Alles, so könnte man meinen, ist schon gesagt worden, über Peter Handkes Haltung zu Jugoslawien: anläßlich seiner politischen Reisebücher aus dem Jahr 1996, anläßlich seines Textes über das Den Haager Jugoslawientribunal, seines Berichts über einen Besuch bei Slobodan Milosevic im Untersuchungsgefängnis. Nun wird diese Haltung erneut zum Stein des Anstoßes anläßlich der Jury-Entscheidung, den Düsseldorfer Heinrich-Heine Preis an Handke zu vergeben und der bevorstehenen Rücknahme dieser Entscheidung durch den Stadtrat.
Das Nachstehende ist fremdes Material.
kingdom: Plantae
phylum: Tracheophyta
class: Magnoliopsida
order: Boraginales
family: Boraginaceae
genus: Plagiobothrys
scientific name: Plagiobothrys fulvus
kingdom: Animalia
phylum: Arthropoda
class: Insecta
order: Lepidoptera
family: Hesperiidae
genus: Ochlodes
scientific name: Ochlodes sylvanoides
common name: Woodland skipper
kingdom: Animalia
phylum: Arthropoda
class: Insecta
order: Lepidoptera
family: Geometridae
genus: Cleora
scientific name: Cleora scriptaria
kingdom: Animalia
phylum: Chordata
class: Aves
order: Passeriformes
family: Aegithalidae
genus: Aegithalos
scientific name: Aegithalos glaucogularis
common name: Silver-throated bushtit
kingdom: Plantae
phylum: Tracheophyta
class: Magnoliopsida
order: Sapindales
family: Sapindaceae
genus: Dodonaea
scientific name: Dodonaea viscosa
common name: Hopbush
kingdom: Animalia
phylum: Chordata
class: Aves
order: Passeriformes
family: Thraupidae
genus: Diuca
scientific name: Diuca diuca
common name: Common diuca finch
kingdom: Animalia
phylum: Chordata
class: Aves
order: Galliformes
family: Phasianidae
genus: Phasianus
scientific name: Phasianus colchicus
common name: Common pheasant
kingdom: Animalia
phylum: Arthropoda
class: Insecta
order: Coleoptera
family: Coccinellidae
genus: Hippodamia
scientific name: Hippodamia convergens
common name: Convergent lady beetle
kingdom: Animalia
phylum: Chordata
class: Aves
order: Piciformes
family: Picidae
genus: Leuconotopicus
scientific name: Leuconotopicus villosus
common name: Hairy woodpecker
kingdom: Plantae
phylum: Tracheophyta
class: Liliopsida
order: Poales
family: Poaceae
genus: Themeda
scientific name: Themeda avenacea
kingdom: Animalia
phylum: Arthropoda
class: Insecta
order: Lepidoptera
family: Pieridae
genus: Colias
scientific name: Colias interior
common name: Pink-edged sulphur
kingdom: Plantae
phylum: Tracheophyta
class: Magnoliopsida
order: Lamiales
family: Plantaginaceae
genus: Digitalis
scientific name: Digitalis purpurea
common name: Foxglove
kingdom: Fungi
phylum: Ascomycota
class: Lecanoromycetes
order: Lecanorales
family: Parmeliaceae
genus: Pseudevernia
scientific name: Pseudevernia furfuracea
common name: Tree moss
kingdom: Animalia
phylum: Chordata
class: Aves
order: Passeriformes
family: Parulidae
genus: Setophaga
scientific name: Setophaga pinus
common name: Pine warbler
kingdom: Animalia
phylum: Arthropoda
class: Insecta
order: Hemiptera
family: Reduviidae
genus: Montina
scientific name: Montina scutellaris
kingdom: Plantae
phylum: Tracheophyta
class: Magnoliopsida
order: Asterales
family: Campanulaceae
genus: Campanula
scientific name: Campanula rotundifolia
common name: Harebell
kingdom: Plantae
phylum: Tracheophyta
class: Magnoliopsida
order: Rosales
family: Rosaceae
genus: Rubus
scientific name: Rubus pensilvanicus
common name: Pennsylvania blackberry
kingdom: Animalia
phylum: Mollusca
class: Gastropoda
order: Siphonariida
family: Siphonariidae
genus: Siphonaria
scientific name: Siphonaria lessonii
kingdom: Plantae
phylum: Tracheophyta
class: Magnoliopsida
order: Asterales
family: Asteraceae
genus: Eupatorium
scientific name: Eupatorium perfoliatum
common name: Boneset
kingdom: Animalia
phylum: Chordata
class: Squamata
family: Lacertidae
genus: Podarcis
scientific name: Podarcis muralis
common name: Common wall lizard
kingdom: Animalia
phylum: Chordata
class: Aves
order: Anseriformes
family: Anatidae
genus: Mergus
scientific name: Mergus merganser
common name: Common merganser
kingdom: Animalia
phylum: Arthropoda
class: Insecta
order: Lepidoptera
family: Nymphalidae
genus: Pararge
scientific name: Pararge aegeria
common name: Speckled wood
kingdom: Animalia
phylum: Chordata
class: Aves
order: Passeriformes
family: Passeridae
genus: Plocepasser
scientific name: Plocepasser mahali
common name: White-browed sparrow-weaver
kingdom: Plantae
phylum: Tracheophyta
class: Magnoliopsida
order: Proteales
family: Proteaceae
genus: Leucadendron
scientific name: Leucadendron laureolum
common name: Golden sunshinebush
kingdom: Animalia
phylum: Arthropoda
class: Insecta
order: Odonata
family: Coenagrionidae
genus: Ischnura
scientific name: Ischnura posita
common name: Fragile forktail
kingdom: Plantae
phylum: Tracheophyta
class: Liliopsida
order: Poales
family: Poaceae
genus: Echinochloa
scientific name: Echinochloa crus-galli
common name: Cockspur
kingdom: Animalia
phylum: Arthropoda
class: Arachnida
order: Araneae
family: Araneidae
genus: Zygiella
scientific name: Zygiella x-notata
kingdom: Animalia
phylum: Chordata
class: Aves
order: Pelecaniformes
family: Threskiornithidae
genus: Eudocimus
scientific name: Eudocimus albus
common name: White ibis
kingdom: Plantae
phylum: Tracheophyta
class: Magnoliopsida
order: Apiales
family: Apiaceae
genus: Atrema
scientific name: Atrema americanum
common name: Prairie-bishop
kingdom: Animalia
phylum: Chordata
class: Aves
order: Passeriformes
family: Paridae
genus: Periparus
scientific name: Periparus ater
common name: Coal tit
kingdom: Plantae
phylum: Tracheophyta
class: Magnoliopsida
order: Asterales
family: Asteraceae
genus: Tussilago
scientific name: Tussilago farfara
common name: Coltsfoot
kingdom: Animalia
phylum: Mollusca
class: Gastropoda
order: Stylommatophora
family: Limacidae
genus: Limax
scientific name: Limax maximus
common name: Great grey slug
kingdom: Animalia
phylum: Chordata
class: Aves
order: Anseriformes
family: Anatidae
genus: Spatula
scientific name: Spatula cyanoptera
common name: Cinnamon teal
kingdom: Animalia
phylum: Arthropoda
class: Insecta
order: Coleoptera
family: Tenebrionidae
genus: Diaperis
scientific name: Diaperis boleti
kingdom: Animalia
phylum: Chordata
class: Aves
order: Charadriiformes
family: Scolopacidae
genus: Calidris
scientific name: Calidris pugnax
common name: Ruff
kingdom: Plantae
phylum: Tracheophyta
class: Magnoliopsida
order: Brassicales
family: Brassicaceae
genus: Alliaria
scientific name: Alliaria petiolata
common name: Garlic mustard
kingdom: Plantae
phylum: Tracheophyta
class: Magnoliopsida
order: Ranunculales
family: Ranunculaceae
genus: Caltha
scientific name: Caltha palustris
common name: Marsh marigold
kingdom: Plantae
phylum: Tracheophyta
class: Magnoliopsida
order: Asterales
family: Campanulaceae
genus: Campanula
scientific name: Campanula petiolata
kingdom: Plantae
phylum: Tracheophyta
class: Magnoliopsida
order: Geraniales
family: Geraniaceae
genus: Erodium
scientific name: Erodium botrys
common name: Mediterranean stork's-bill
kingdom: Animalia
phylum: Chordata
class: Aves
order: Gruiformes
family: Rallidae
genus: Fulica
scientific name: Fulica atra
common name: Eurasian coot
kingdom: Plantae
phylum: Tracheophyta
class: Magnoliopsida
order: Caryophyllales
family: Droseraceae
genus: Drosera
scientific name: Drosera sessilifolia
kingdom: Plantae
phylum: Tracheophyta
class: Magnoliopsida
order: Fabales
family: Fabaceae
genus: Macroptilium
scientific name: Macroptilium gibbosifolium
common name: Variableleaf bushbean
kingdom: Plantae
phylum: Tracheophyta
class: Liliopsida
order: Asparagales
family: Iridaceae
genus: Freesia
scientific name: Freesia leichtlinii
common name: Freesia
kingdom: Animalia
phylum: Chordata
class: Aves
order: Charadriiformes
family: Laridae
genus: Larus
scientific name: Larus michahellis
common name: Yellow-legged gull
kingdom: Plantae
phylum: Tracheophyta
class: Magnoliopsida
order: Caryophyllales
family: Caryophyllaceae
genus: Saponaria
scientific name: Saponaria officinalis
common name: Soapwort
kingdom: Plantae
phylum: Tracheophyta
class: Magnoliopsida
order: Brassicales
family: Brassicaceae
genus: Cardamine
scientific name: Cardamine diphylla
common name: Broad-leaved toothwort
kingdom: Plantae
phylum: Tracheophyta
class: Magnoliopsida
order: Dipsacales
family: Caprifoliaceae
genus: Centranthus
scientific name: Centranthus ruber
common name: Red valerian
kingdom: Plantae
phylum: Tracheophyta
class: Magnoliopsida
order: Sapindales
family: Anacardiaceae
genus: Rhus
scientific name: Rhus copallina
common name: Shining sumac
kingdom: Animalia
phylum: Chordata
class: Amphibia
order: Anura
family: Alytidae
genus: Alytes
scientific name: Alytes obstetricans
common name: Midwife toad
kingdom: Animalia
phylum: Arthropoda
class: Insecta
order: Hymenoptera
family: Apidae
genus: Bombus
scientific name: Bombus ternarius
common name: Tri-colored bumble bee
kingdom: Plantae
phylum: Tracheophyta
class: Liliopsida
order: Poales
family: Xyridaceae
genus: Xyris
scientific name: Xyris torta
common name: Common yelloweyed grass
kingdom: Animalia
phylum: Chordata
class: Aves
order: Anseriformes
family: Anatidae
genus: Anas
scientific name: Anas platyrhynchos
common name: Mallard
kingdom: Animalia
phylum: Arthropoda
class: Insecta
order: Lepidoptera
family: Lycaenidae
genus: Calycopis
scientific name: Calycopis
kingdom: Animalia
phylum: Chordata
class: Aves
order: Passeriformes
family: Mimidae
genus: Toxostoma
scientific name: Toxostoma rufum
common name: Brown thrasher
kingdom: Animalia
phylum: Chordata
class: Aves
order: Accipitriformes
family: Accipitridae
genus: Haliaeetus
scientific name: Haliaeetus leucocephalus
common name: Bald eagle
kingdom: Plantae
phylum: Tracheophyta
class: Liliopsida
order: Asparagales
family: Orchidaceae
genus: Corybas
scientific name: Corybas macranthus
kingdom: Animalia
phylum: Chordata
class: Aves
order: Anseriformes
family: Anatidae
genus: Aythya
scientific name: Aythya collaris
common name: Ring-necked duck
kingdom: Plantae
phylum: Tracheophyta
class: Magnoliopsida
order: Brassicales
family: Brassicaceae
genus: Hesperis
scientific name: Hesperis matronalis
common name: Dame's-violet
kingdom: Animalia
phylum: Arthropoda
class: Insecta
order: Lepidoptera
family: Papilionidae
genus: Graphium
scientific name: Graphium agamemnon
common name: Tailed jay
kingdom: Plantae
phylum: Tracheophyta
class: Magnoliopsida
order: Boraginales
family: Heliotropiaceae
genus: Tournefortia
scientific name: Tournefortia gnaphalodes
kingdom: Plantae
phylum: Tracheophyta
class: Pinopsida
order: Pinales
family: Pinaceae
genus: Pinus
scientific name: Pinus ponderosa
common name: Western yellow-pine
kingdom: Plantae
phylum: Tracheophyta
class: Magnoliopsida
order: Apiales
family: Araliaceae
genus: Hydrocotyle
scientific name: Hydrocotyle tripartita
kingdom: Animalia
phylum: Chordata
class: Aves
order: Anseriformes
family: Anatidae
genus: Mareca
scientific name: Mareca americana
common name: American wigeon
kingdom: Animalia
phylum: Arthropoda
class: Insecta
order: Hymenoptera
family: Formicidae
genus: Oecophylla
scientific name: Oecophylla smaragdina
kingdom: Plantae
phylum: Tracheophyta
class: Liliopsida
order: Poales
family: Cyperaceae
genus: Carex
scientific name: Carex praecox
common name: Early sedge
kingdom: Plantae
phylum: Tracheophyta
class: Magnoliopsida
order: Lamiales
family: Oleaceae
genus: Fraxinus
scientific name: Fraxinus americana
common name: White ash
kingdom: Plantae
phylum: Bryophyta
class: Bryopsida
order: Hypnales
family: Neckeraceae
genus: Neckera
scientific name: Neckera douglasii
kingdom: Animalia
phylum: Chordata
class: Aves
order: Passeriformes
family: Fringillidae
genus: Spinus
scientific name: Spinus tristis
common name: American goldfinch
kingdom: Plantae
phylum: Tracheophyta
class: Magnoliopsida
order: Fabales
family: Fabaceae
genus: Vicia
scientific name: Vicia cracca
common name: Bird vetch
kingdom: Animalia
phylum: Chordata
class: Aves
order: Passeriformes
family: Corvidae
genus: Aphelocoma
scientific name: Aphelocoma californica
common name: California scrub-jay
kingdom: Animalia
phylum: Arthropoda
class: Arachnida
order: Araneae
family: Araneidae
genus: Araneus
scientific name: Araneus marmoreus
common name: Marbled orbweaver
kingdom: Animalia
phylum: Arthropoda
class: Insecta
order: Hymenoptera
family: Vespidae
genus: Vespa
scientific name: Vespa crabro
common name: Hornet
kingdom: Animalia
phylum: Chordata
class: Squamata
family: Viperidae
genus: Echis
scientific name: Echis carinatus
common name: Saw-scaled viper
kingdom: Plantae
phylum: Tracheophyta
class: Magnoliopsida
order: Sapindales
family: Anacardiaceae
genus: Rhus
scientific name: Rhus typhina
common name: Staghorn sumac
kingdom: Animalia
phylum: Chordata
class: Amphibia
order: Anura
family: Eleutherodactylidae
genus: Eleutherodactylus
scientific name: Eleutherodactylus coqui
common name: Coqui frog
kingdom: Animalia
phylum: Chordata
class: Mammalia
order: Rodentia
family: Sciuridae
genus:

Doch tatsächlich scheint es darum gar nicht zu gehen. So kurz ist das öffentliche Gedächtnis, dass man nur noch Handkes Auftritt bei der Beerdigung des Serbenführers vor wenigen Wochen sieht und vorgibt zu staunen nach dem Motto: Wer Milosevic ehrt, ist des Heine-Preises nicht wert.
So weit, so provinziell und so peinlich. Wenn wir für einen Moment vom Kernproblem absehen, ob man einen der Völkerverständigung, dem gesellschaftlichen Fortschritt und der Stärkung der Menschenrechte gewidmeten sog. Persönlchkeitspreis ausgerechnet an den großen Spalter Peter Handke vergeben sollte, wenn wir also einmal durchs Mikroskop schauen, was da in Düsseldorf passiert, sehen wir etwas sehr modernes und banales und hochproblematisches:
Zunächst haben wir es bei diesem Preis mit einer Jury zu tun, in der die Mehrzahl der Köpfe aus der Politik kommt und den Argumenten der Kenner nichts wirklich entgegenzusetzen hat. Ein Strukturfehler.
Zudem betreibt der Juryvorsitzende, OB Joachim Erwin, ökonomisch enorm erfolgreich, offensives Stadtmarketing auf allen Ebenen. Sport, Städtebau, bildende Kunst - überall wird geklotzt und nicht gekleckert, Hauptsache über Düseldorf wird geredet, Hauptsache man wähnt uns auf Augenhöhe mit Moskau und New York. Diese Autosuggestion mag gelegentlich produktiv sein, bei heiklen poltisch-moralisch-ästhetischen Fragen kommt man mit bloßen Marketingambitionen nicht durch. Die Sache selbst, von der kaum einer Ahnung hat - man müsste ja viel und gründlich lesen - schlägt zurück: Sie zerstört das schiere Ansinnen von Imagegewinn und verkehrt es ins Gegenteil. Insofern haben wir es mit einem grandiosen, durchaus auch komischen Lehrstück zu tun, das mehr über einen maßlosen kommualen Ehrgeiz aussagt als über eine literarische Einschätzung oder eine politische Haltung. Konsequenz für die Zukunft muß sein: Weniger Politiker in dieses Gremium, dafür mehr literarisch kompetente Personen, Schrifsteller, Kritiker, Leute, die auch wirklich lesen, lesen und wissen, worum es überhaupt geht. Heine lesen, Handke lesen und zurück auf Los mit dem Düsseldorfer Heine-Preis. Vielleicht gewinnt er ja durch Schaden das Profil, das er bisher nicht hatte.